1.  Worsening mobility problems in Dane County’s primary regional center - the central area of Madison that includes the city’s commercial core, the University of Wisconsin-Madison and major special events destinations - threatens to damage the region’s high quality of life and the regional center’s ability to absorb desirable residential and commercial growth.

  • Traffic congestion is a growing problem in the region and in the study corridor, especially in the Isthmus and nearby areas.
  • Forecasts for 2020 indicate that mobility problems in the study area will worsen over the next two decades, again, especially in the Isthmus.
  • The current Dane County regional plan foresees even more growth being centered in the Isthmus, with 14,000 new jobs and 4,500 new units being added by 2020.
  • Although Madison Metro provides intensive service in central Madison, mobility options are more limited - or sometimes nonexistent - in outlying parts of the corridor and in the region.
2.  Because of geographical constraints, potential environmental concerns and major quality-of-life issues, the possibility of addressing the area’s transportation problems through roadway capacity expansion is very limited.
  • Because the central area of the study corridor is nearly built out - or contains sensitive environmental uses such as parks or bodies of water - there is no opportunity to build major new roadways.
  • Widening of major arterials would likewise be very difficult or impossible because of potentially serious impacts to residential neighborhoods and successful commercial areas.
  • Similarly, physical constraints (as well as the desirability of devoting land to other, more economically productive uses) mean that creating more parking facilities in the core area is also problematic.

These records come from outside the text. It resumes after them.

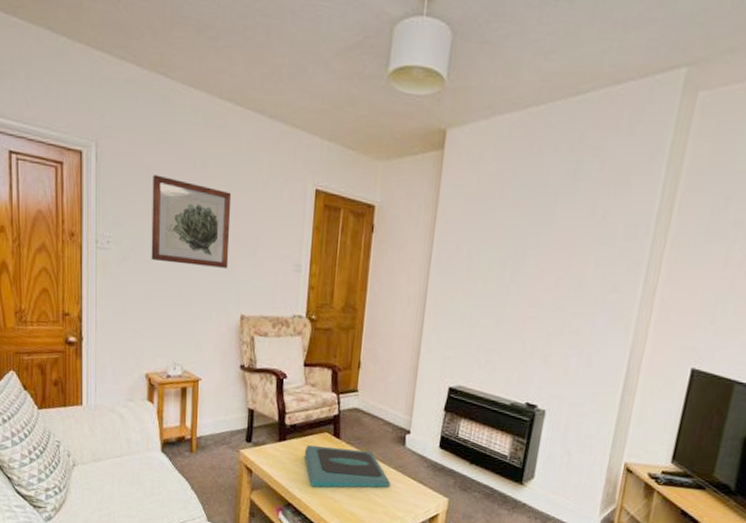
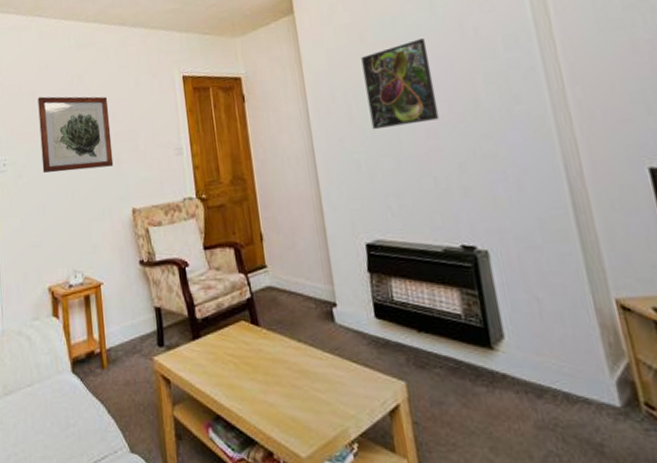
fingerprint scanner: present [304,445,391,488] -> none [223,336,331,390]
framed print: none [485,208,558,291] -> present [361,38,440,130]

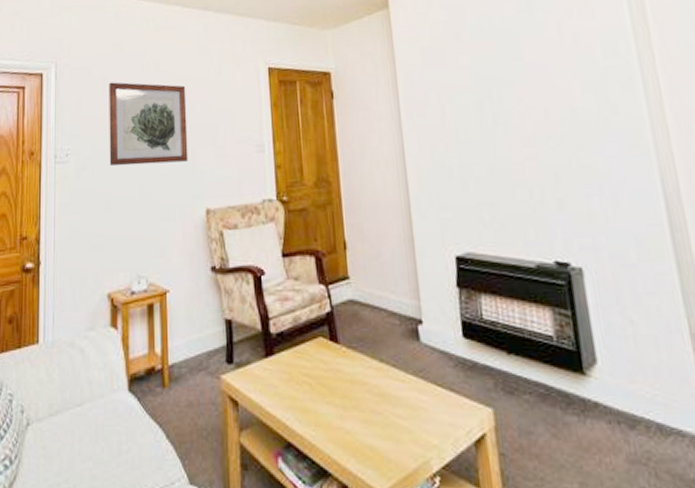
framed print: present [361,38,440,130] -> none [457,42,536,135]

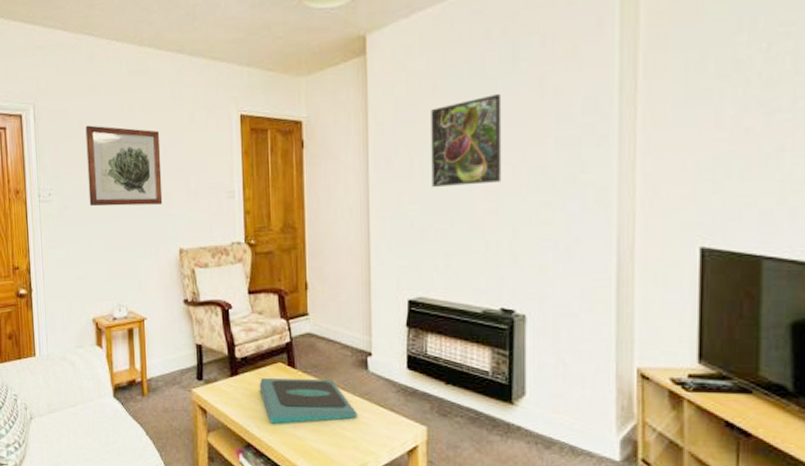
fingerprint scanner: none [298,356,414,415] -> present [259,378,358,424]
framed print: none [457,42,536,135] -> present [431,94,502,188]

  • Major operational changes, such as creating more one-way arterials to increase capacity, would also be difficult or impossible because of the potential impact on neighborhoods or commercial areas.
  • Likewise, such operational improvements as prohibiting parking at peak periods for cars or express buses (in areas without such restrictions now) could face strong opposition because of their impacts on traffic speeds and business parking needs.
  • Despite the lack of opportunity for major capacity expansion through new or widened roadways, however, there may be opportunities for operational gains such as intersection improvements or traffic signal coordination, that will be included in a transportation system management (TSM) option, and programs to reduce automobile usage that will be included in transportation demand management (TDM) strategies.
3.  Given the growing mobility challenges, coupled with the very limited opportunity for highway capacity expansion to address them, a potentially promising alternative is investment in express transit, both to supplement and enhance existing Metro service and to extend service to new markets throughout the corridor and in the region. Possible options that will be analyzed in the study include:
  • Rail transit. This includes diesel- or electric-powered trains operating on existing rail rights-of-way and/or electric-powered trains running on existing city streets in central areas of the corridor. Rail options in the corridor, linked with park-and-ride facilities, have the potential to serve the wider region. (Rail service for longer-distance markets is often referred to as "commuter rail," while electric-powered trains that are similar to streetcars are often called light-rail transit or LRT. However, the core market of both is the standard, Monday-Friday, downtown-based commuter market.)
  • Bus rapid transit (BRT). This serves the same markets as rail transit using buses that travel in mixed traffic on existing roadways or that achieve time savings by using transit-only facilities such as bus-only lanes on streets (diamond lanes) or new roads built exclusively for buses (busways).